Just kidding...I know it wont.

Disneyfan's picture

You're not trapped. Leaving your GF doesn't mean you're leaving your child.

If the next lie sticks, you won't see your child while you're in jail. IF you make it out of jail, how will you support your daughter? Most employers aren't excited about hiring sex offenders. Where will you live? Are you willing to miss out on being involved in your daughter's school and extra curricular activities?

OP, you really need think long and hard about this.

FML's picture

But we all know if he leaves he can say goodbye to being able to have a say in his child's life. If his gf is this bat shit crazy now she will be worse when we leaves.

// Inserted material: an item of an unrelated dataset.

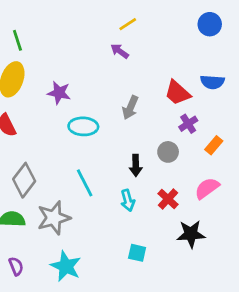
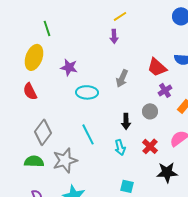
green line: (17, 40) -> (47, 28), moved
purple arrow: (120, 51) -> (114, 36), turned -128

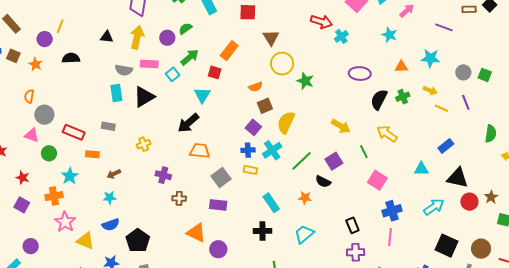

And most courts will take up for the mom until she murders them or shoots then up with crack.

andrew_street's picture

EXACTLY!

andrew_street's picture

THE SICKEST THING IS HE IS THE ONE LETTING HIS 9YO DAUGHTER SHARE A BED WITH HIM! IF ANYONE IS MOLESTING THIS CHILD ITS HIM. HE WAS MOLESTED AS A CHILD BECAUSE HOLIER THEN THOU GRANDMA DROPPED HIM OFF FOR DAYCARE AT SOME SHADY ASS PLACE AND HE WAS MOLESTED. ISN'T IT TRUE THAT CHILDREN THAT WERE MOLESTED HAVE A HIGHER CHANCE OF MOLESTING CHILDREN AS ADULTS?

Generic's picture

I honestly don't see how this doesn't happen all the freaking time. A bitter ex will stoop to anything.

misSTEP's picture

NEVER EVER EVER be around this little girl without SOME kind of recorded monitoring in place for your own protection. Nanny cam EVERYWHERE.

This is not a normal way to live but you have to protect yourself and your reputation when the in-laws are out to get you.